= Nicol Uddert =

Scottish merchant

Nicol Uddert or Udward or Udwart or Anglicised as Nicol Edward (c. 1550 - c. 1610) was a 16th century Scottish merchant who served as Provost of Edinburgh in 1592/93.

==Life==
He was a son of Thomas Uddert. In July 1567, Michael Gilbert, Robert Abercromby, and Uddert were sent as Edinburgh's commissioners to the coronation of James VI at Stirling. Nicol Uddert worked for Regent Moray and in October 1568 came to York to serve him during the conference about Mary, Queen of Scots, and the casket letters.

He was elected Provost of Edinburgh in 1592 in succession to William Little of Liberton. He was succeeded in 1593 by Alexander Home of North Berwick.

During his period as Provost he hosted King James VI and his queen at his house. The king stayed in January 1591 and February 1592.

==House in Niddry's Wynd==
His magnificent house, built as a "civic palace" and described as new in 1589, is said to have been one of the grandest in Edinburgh and stood on Niddry's Close midway along the Royal Mile on its south side. It passed to Lockhart of Carnwarth in the late 17th century, at which point the Earl of Mar lived opposite. It was demolished in 1780 to build South Bridge.

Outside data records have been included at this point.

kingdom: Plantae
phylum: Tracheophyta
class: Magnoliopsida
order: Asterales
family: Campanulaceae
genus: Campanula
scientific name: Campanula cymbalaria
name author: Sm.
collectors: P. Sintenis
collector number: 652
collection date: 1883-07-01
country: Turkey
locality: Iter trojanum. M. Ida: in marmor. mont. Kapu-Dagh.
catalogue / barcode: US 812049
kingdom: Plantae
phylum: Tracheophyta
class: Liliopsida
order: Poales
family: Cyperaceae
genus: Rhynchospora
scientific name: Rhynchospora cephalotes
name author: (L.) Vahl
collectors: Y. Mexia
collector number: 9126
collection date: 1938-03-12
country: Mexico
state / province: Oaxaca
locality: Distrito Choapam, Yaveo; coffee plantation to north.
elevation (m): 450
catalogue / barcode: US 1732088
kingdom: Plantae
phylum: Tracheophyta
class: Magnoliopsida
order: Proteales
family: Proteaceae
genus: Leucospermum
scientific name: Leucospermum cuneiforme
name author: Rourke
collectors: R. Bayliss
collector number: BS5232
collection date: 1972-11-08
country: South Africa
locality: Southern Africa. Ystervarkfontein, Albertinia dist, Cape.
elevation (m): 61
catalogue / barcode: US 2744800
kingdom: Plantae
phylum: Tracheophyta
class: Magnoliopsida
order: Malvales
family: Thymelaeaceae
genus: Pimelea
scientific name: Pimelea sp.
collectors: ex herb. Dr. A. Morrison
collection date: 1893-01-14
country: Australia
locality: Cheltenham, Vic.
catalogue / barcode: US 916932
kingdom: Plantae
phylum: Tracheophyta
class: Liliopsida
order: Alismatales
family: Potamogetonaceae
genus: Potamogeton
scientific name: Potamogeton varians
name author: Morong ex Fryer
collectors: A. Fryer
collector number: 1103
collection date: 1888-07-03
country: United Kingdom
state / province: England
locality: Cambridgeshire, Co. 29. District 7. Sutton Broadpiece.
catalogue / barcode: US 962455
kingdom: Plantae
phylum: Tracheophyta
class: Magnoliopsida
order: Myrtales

On 29 May 1589 the town council, at the request of James VI organised a banquet for ambassadors from towns in Holland in Uddert's new house. The English veteran sailor George Beeston brought a fleet to Scotland. On 5 June some of his crew came ashore into Edinburgh. Three got in fight in a tavern, one was stabbed, and after this they were attacked by a group of Spanish sailors, shipwrecked survivors of the Spanish Armada, and the English trumpet officer was killed. Beeston and the English ambassador William Ashby had an audience with James VI. The king gave Beeston a locket set with diamonds and 100 gold crowns to his captains. James VI requested that Edinburgh town council give him, his three captains, and the English ambassador and their courtier escorts an "honest banquet" in Nicol Uddert's "new house at house at dinner time." The banquets were organised by William Fairlie.

There was a scheme for Flemish cloth workers, weavers and walkers from the low countries, to come to Edinburgh and set up businesses or work for Nicol Uddert. The Parliament of Scotland noted in 1594 that nothing had happened and withdrew a tax exemption granted to Uddert to help the scheme.

==Family==
Nicol Uddert married Jonet Gilbert, a daughter of the goldsmith Michael Gilbert.
Nicol was the father of Nathaniel Udwart. He also had a son, Nicol, Dean of Guild in Edinburgh, whose daughter Margaret married Alexander Ellis of Mortonhall.

He is thought to be father of Alexander Udwart, a burgess in Edinburgh in 1597.